#### Information
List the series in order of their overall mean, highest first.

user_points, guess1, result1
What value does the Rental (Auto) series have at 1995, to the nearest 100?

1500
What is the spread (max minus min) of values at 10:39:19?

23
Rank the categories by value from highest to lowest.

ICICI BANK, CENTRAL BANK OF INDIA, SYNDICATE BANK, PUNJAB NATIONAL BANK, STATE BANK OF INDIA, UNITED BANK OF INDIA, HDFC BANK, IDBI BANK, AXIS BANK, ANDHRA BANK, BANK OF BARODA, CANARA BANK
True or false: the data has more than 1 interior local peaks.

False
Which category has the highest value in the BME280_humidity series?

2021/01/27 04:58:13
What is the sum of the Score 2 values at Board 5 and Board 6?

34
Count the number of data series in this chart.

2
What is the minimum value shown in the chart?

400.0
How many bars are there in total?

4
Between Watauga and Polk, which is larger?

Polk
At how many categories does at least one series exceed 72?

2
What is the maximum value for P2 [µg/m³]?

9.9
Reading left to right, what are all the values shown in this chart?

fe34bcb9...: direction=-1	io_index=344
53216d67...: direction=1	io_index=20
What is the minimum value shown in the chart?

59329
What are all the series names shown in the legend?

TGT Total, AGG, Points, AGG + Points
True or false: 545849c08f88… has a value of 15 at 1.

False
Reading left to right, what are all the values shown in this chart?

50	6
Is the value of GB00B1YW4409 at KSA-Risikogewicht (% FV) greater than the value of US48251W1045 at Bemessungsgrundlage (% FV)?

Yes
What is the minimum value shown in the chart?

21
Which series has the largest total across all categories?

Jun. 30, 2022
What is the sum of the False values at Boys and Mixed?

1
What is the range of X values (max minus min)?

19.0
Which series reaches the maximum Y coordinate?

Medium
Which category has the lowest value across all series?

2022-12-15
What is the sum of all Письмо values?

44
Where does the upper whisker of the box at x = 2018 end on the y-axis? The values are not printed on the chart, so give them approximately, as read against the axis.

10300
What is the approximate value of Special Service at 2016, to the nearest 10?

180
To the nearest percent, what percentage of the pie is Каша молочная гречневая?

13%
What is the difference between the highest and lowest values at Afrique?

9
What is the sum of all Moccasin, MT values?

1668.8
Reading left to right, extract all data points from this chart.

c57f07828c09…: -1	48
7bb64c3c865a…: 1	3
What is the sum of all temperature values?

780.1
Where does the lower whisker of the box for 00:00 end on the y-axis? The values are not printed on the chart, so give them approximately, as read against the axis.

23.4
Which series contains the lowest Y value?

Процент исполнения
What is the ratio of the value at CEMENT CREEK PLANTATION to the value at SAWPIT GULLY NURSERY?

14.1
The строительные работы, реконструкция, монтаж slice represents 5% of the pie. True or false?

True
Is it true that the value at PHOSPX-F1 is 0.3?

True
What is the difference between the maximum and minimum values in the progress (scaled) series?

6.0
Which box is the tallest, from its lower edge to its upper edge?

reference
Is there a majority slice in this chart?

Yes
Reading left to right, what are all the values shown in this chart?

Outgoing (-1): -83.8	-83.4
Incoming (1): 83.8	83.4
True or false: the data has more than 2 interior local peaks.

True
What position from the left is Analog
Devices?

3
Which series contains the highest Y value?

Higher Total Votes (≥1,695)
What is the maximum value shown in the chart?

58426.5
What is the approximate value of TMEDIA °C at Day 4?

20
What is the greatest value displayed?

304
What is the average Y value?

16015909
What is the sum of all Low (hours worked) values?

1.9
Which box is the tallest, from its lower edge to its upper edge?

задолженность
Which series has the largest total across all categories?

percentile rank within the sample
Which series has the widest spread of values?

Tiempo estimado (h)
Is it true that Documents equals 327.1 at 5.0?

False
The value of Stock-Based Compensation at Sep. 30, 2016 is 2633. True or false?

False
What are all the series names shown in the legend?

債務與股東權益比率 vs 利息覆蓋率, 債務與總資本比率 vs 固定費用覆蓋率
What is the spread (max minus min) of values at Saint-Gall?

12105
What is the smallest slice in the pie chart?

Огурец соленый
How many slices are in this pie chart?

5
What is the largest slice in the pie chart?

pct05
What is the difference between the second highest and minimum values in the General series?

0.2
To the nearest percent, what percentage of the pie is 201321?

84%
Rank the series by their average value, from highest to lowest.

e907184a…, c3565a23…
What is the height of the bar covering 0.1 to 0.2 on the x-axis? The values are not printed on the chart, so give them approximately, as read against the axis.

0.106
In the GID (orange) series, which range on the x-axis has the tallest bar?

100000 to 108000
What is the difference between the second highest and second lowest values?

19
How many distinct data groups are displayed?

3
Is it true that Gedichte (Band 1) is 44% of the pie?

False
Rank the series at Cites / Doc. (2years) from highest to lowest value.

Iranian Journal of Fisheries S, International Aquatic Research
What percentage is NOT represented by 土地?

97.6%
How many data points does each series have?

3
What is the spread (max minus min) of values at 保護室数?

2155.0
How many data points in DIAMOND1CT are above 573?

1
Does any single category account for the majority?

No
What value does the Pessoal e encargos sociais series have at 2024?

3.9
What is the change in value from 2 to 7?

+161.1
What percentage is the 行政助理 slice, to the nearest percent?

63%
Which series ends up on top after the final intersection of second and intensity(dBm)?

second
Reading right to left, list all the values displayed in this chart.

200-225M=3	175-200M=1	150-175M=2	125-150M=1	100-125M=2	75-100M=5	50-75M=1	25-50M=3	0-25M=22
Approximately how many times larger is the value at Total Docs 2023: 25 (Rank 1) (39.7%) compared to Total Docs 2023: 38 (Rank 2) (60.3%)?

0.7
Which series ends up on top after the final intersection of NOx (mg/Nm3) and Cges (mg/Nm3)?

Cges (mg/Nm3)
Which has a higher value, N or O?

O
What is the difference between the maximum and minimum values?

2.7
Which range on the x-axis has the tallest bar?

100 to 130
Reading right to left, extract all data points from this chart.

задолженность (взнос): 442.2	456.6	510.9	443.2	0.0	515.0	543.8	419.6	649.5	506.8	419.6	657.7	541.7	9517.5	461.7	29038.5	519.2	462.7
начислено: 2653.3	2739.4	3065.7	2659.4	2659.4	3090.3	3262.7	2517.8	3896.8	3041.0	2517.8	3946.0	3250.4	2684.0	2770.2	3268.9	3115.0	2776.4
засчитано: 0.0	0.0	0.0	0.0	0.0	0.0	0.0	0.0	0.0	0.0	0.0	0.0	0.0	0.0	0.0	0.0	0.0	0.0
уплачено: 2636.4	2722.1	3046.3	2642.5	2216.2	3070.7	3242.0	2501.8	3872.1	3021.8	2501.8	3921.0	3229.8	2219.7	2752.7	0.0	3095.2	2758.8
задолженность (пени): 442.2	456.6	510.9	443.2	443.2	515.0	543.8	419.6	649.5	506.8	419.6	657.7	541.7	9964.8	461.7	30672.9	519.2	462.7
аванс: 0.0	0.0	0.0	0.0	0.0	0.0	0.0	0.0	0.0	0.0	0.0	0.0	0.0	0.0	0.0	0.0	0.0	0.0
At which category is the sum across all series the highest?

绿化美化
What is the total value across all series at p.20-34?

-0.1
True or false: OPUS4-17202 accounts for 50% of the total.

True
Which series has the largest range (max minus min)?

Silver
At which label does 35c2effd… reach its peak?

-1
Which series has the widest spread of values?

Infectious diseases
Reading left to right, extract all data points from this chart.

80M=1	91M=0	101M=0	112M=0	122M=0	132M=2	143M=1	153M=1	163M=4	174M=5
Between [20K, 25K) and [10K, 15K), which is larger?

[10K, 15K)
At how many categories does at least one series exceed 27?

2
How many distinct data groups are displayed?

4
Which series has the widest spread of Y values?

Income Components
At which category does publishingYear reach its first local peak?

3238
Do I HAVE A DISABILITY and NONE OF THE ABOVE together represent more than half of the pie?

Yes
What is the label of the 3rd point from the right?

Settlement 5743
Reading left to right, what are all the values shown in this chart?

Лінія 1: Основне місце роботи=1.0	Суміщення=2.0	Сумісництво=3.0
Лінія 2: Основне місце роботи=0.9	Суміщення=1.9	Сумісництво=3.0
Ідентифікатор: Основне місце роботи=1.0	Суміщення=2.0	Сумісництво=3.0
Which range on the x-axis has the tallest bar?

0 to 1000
########
[To-do item]:
Render the lines above as a numbered list, from the first line through the one containing "Rank the categories", omitting blank lines.

[Written response]:
1. List the series in order of their overall mean, highest first.
2. user_points, guess1, result1
3. What value does the Rental (Auto) series have at 1995, to the nearest 100?
4. 1500
5. What is the spread (max minus min) of values at 10:39:19?
6. 23
7. Rank the categories by value from highest to lowest.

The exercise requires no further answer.